Particle geometry generation and transformation:
- Are you transforming the particles to the post projection screen space on GPU or on CPU?
- Are you generating the particle quads on GPU or on CPU?
- What quad generation technique are you using for different particle types (point particle, rotated particle, stretched particle, frame/texcoord animated particle, etc)?
- Are you mixing up techniques depending on particle type (for example fixed function GPU point sprites for point particles, and CPU for all other types?)
Particle lighting and shadowing:
- Are you lighting your particles? Do you use similar light model you are using for your geometry or a simplified one (some sort of averaged lighting for example instead of multiple light sources)?
- Are you calculating a single lighting value for the particle center point (or the four vertices) or do you calculate the lighting for each rendered pixel (normal maps? height/density maps?)

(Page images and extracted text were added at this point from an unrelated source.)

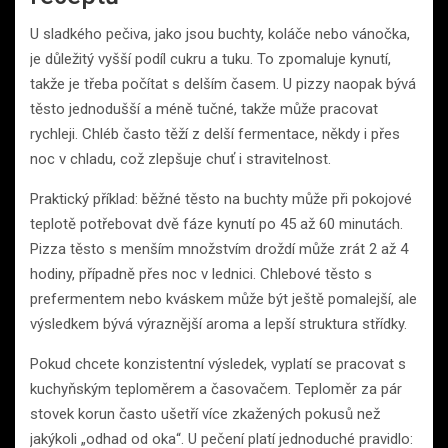
U sladkého pečiva, jako jsou buchty, koláče nebo vánočka,
je důležitý vyšší podíl cukru a tuku. To zpomaluje kynutí,
takže je třeba počítat s delším časem. U pizzy naopak bývá
těsto jednodušší a méně tučné, takže může pracovat
rychleji. Chléb často těží z delší fermentace, někdy i přes
noc v chladu, což zlepšuje chuť i stravitelnost.
Praktický příklad: běžné těsto na buchty může při pokojové
teplotě potřebovat dvě fáze kynutí po 45 až 60 minutách.
Pizza těsto s menším množstvím droždí může zrát 2 až 4
hodiny, případně přes noc v lednici. Chlebové těsto s
prefermentem nebo kváskem může být ještě pomalejší, ale
výsledkem bývá výraznější aroma a lepší struktura střídky.
Pokud chcete konzistentní výsledek, vyplatí se pracovat s
kuchyňským teploměrem a časovačem. Teploměr za pár
stovek korun často ušetří více zkažených pokusů než
jakýkoli „odhad od oka“. U pečení platí jednoduché pravidlo:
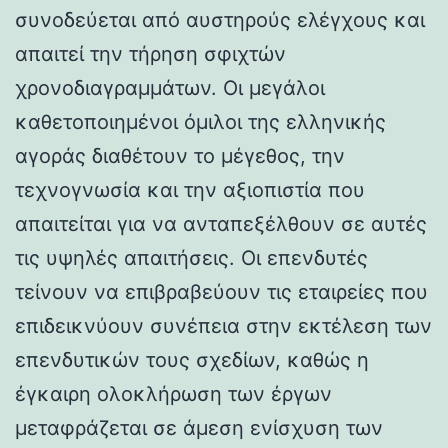
συνοδεύεται από αυστηρούς ελέγχους και
απαιτεί την τήρηση σφιχτών
χρονοδιαγραμμάτων. Οι μεγάλοι
καθετοποιημένοι όμιλοι της ελληνικής
αγοράς διαθέτουν το μέγεθος, την
τεχνογνωσία και την αξιοπιστία που
απαιτείται για να ανταπεξέλθουν σε αυτές
τις υψηλές απαιτήσεις. Οι επενδυτές
τείνουν να επιβραβεύουν τις εταιρείες που
επιδεικνύουν συνέπεια στην εκτέλεση των
επενδυτικών τους σχεδίων, καθώς η
έγκαιρη ολοκλήρωση των έργων
μεταφράζεται σε άμεση ενίσχυση των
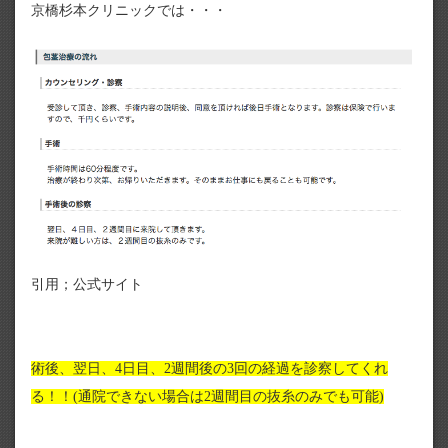
京橋杉本クリニックでは・・・
引用；公式サイト
術後、翌日、4日目、2週間後の3回の経過を診察してくれ
る！！(通院できない場合は2週間目の抜糸のみでも可能)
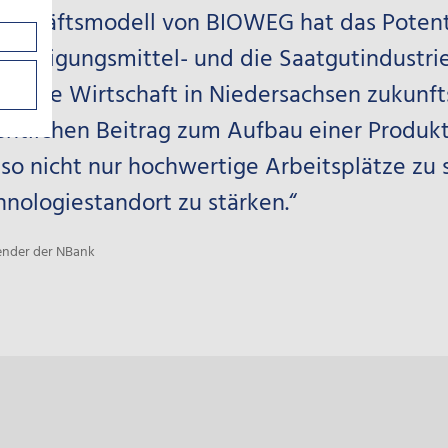
 Geschäftsmodell von BIOWEG hat das Poten
 Reinigungsmittel- und die Saatgutindustrie
bei die Wirtschaft in Niedersachsen zukunft
entlichen Beitrag zum Aufbau einer Produk
so nicht nur hochwertige Arbeitsplätze zu 
nologiestandort zu stärken.“
zender der NBank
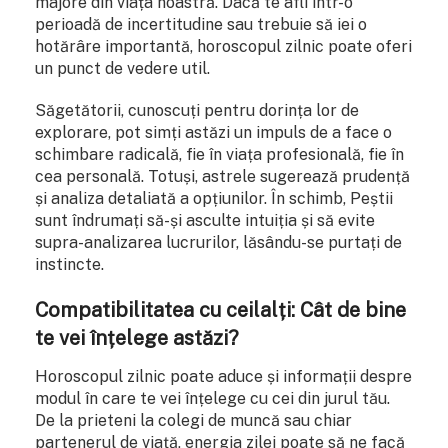
majore din viața noastră. Dacă te afli într-o
perioadă de incertitudine sau trebuie să iei o
hotărâre importantă, horoscopul zilnic poate oferi
un punct de vedere util.
Săgetătorii, cunoscuți pentru dorința lor de
explorare, pot simți astăzi un impuls de a face o
schimbare radicală, fie în viața profesională, fie în
cea personală. Totuși, astrele sugerează prudență
și analiza detaliată a opțiunilor. În schimb, Peștii
sunt îndrumați să-și asculte intuiția și să evite
supra-analizarea lucrurilor, lăsându-se purtați de
instincte.
Compatibilitatea cu ceilalți: Cât de bine
te vei înțelege astăzi?
Horoscopul zilnic poate aduce și informații despre
modul în care te vei înțelege cu cei din jurul tău.
De la prieteni la colegi de muncă sau chiar
partenerul de viață, energia zilei poate să ne facă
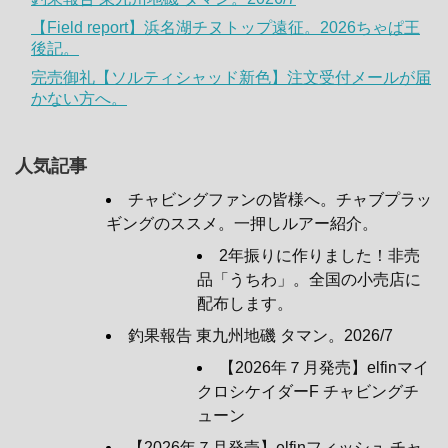
【Field report】浜名湖チヌトップ遠征。2026ちゃぱ王
後記。
完売御礼【ソルティシャッド新色】注文受付メールが届
かない方へ。
人気記事
チャビングファンの皆様へ。チャブプラッ
ギングのススメ。一押しルアー紹介。
2年振りに作りました！非売
品「うちわ」。全国の小売店に
配布します。
釣果報告 東九州地磯 タマン。2026/7
【2026年７月発売】elfinマイ
クロシケイダーF チャビングチ
ューン
【2026年７月発売】elfinフィッシュ チャ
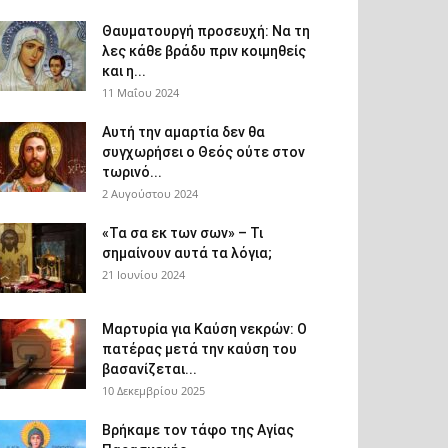
Θαυματουργή προσευχή: Να τη
λες κάθε βράδυ πριν κοιμηθείς
και η...
11 Μαΐου 2024
Αυτή την αμαρτία δεν θα
συγχωρήσει ο Θεός ούτε στον
τωρινό...
2 Αυγούστου 2024
«Τα σα εκ των σων» – Τι
σημαίνουν αυτά τα λόγια;
21 Ιουνίου 2024
Μαρτυρία για Καύση νεκρών: Ο
πατέρας μετά την καύση του
βασανίζεται...
10 Δεκεμβρίου 2025
Βρήκαμε τον τάφο της Αγίας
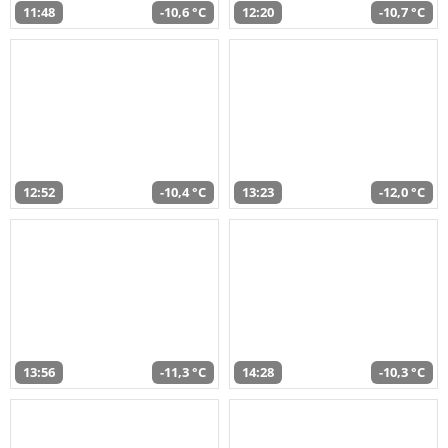
11:48
-10,6 °C
12:20
-10,7 °C
12:52
-10,4 °C
13:23
-12,0 °C
13:56
-11,3 °C
14:28
-10,3 °C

- Are you shadowing your particles? Do you use the same data (shadow maps?) generated for geometry to do the shadow comparisons for your particles?
- Are you calculating the shadowing for the particle center point or edge vertices only (sampling shadow maps in vertex shader or software?) or for each rendered pixel in the pixel shader?
- Does your particles cast shadows to geometry? From all light sources? Soft or hard shadows?
Volumetric / soft particles:
- Are you using a method to render volumetric particles (to hide z-clipping on particle plane)?
- Do you use constant particle depth volume size (scaled with particle post projection size) or you do calculate a per pixel depth volume extent (calculated from particle texel alpha/brightness value or stored in different height/density channel in particle material)?